- **Task instructions**
Nothing should appear in the answer except the lines below from the line containing "(semi-automatic segmentation, software-assisted" through the line containing "- tumour plus", copied exactly, with pictures left out.

** Data follows **

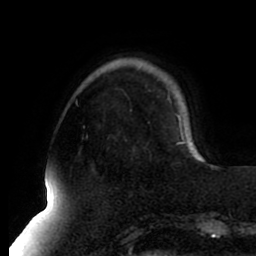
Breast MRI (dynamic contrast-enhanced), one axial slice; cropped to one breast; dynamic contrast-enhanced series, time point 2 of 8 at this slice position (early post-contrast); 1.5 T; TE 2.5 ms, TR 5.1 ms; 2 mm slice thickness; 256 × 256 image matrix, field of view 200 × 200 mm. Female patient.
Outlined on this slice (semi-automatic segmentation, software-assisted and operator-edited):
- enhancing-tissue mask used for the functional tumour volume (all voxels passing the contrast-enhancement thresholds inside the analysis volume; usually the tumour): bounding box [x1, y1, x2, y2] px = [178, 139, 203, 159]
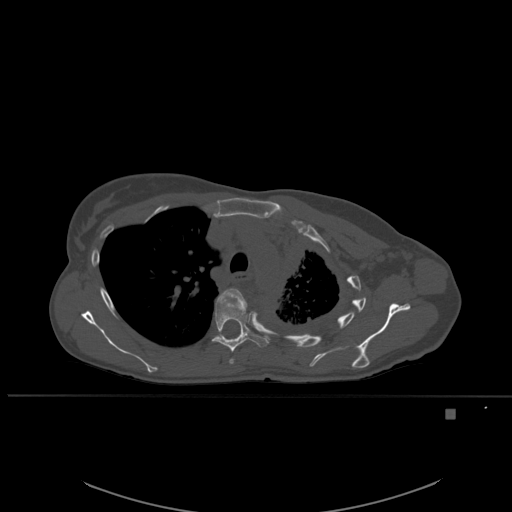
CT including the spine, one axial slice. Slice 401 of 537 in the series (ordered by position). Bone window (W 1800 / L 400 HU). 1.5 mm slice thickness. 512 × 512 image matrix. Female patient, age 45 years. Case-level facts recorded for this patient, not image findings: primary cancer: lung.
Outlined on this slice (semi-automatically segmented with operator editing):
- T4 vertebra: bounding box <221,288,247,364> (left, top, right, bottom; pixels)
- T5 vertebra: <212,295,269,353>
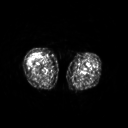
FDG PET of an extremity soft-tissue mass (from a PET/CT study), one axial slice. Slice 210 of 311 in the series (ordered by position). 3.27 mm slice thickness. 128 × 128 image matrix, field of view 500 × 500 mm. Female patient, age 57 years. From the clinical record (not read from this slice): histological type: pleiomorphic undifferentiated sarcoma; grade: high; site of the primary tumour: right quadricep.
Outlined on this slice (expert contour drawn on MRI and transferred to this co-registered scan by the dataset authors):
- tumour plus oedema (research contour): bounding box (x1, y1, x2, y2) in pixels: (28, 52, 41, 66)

** End of Data **
** Data follows **

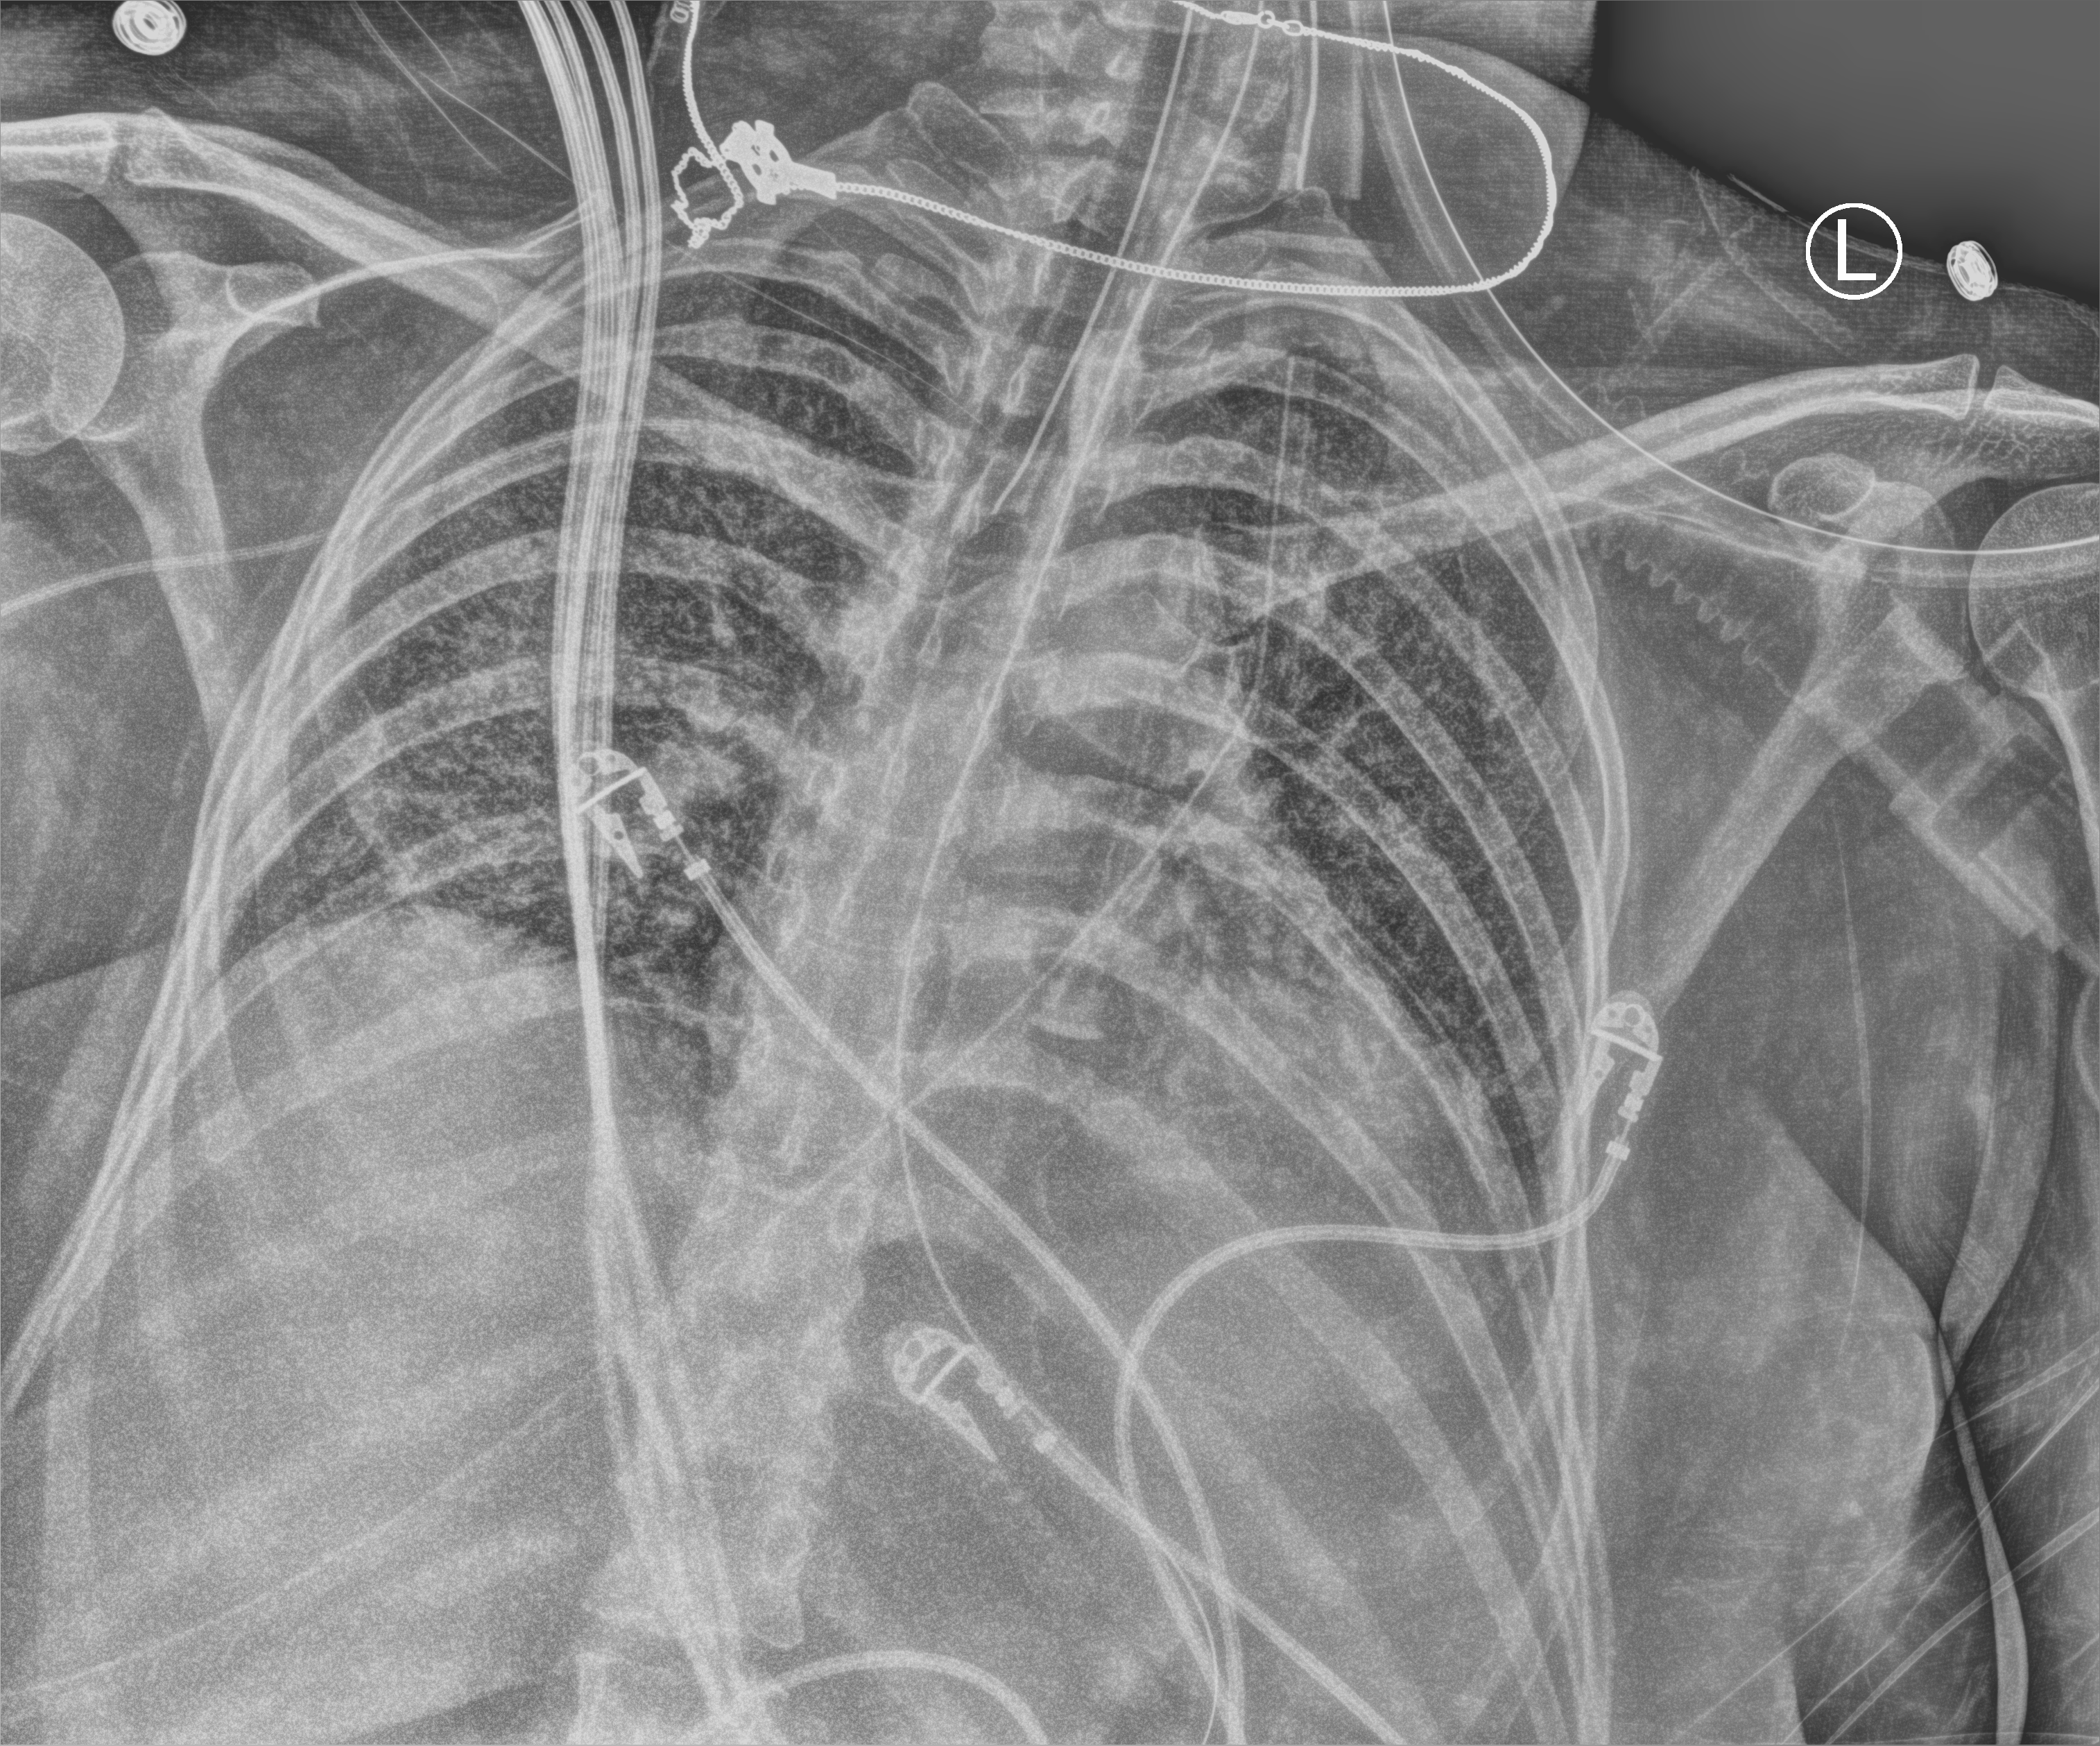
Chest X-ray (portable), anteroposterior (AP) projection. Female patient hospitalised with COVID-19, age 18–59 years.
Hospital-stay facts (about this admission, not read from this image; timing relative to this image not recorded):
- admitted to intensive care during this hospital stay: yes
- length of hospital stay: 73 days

** End of Data **

- **Answer to this problem**
Outlined on this slice (semi-automatic segmentation, software-assisted and operator-edited):
- enhancing-tissue mask used for the functional tumour volume (all voxels passing the contrast-enhancement thresholds inside the analysis volume; usually the tumour): bounding box [x1, y1, x2, y2] px = [178, 139, 203, 159]
CT including the spine, one axial slice. Slice 401 of 537 in the series (ordered by position). Bone window (W 1800 / L 400 HU). 1.5 mm slice thickness. 512 × 512 image matrix. Female patient, age 45 years. Case-level facts recorded for this patient, not image findings: primary cancer: lung.
Outlined on this slice (semi-automatically segmented with operator editing):
- T4 vertebra: bounding box <221,288,247,364> (left, top, right, bottom; pixels)
- T5 vertebra: <212,295,269,353>
FDG PET of an extremity soft-tissue mass (from a PET/CT study), one axial slice. Slice 210 of 311 in the series (ordered by position). 3.27 mm slice thickness. 128 × 128 image matrix, field of view 500 × 500 mm. Female patient, age 57 years. From the clinical record (not read from this slice): histological type: pleiomorphic undifferentiated sarcoma; grade: high; site of the primary tumour: right quadricep.
Outlined on this slice (expert contour drawn on MRI and transferred to this co-registered scan by the dataset authors):
- tumour plus oedema (research contour): bounding box (x1, y1, x2, y2) in pixels: (28, 52, 41, 66)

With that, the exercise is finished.